Conventional “mechanical” drilling isn’t very heat tolerant because heat softens metal. For oil and even gas drilling it doesn’t need to be; they’re located in cooler rock. For supercritical steam EGS heat tolerance is a sine qua non. Conventional approaches might still work best, but it’s also plausible that what’s best for gas isn’t best for EGS.
But if we get to temperatures that destory metals, isn't it enough?
Why don't we drill to whatever is the termal limit, make a big cavity there, install radiators there and just heat the watter to that temperature and take it out to surface where we can heat homes.
I know this is done in Bucharest for a water park (to much lesser depths because apparently we have hot springs near Bucharest).
This is about running your air conditioner, charging your Tesla, and molding your kitchen sink, not heating homes.
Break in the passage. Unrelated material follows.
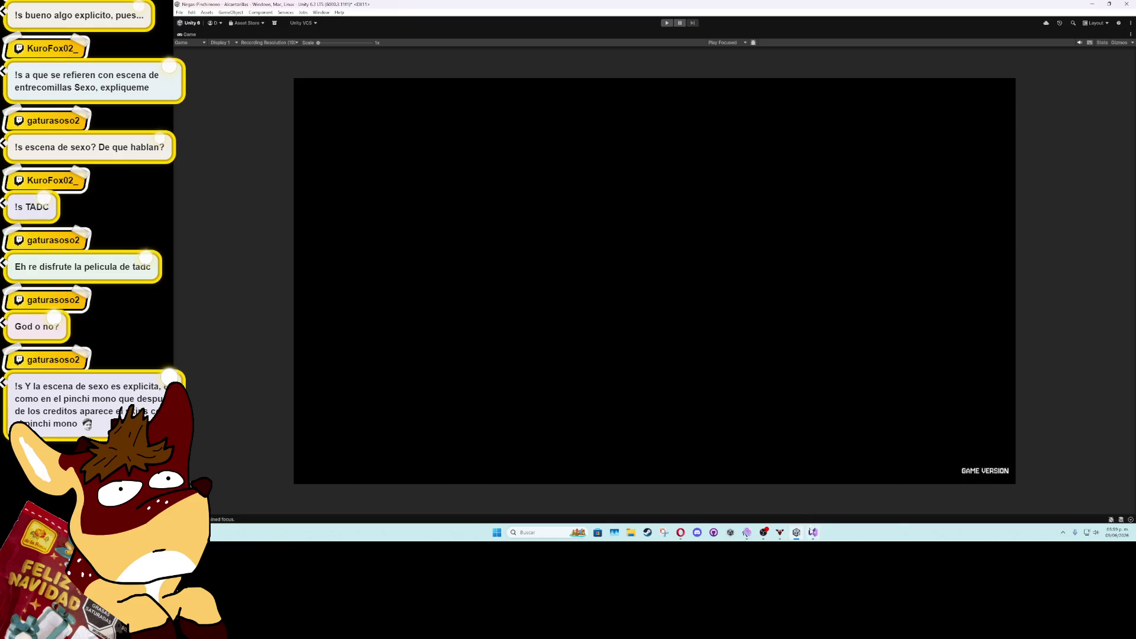
Cut the player.transform.localPosition = Vector3.zero; line and collapse the WavesCoroutine body
{"action": "key", "text": "alt+Tab"}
Think Carnot efficiency, power density, supercritical steam, and shutting down gas pipelines.
And the temperature to destroy steel under the immense mechanical stress of a drill string is surprisingly modest. Jet fuel can’t melt steel beams, but softening them is enough.
Thermal mass and thermal conductivity also play a role in this example. Two more reasons a wooden ladder is better in this scenario. For ladders at the same temperature, the aluminum one would conduct more thermal energy, quicker, into a user's hand then a Wooden one. Making a wooden one more usable for longer in this scenario even though the aluminum one would technically last longer.
This is why wooden sauna seats work well, aluminum seats in the sauna would not go over so well.
Lots to consider when solving thermal problems, it's not just about turning up the dial to be able to withstand more heat. Sometimes it's about the nuance of moving the heat efficiently and putting it where it's wanted, and not where it isnt.
Wood has about the same specific heat as aluminum, but a wooden ladder weighs much more, so a wooden ladder at the same temperature contains much more sensible heat to eventually conduct into the user's hand.
I looked it up. Actually wood had about twice the specific heat as aluminum. So I must revise my original comment to remove specific heat as a driving factor. This leaves only thermal conductivity. A wood ladder would have more heat to give than an aluminum one, but it still is able to give it much slower, making it ok to touch for longer.
My general rule is that everything is 1 J/g/K except water, which is 4.2. It's obviously not true, but almost always within a factor of 2, and 1 is an especially easy number to multiply and divide by.
Reading your first paragraph, I was thinking "water. the answer is always water", when it comes to estimating the properties of life-stuff vs everything-else-stuff within a factor of 2. Not obviously, of course, but it's just such a powerful heuristic.
Reading your second paragraph, I see you're familiar with the principle, and added a good heuristic to my stockpile, thank you.
You need a thermal gradient to move heat from the surrounding rock to the water your pumping in. The higher the initial temperature the larger the difference and therefore faster you can extract heat. Aka even if the working fluid is at a constant temperature you can simply pump it faster.
Also, Carnot efficiency limits means you want the hottest steam you can handle. Further, you have various inefficiencies such as losing heat as water moves back up a borehole.
Nope. Over the last ~20 years the drilling industry has gotten good at: angle drilling (not slant drilling but turning the drill angle at the bottom) and fracking, or pumping fluid through rock to break it up. This means conventional methods can dig far down, turn the drill and make a reserve with fracking. The heat is much less but it's conventional technology.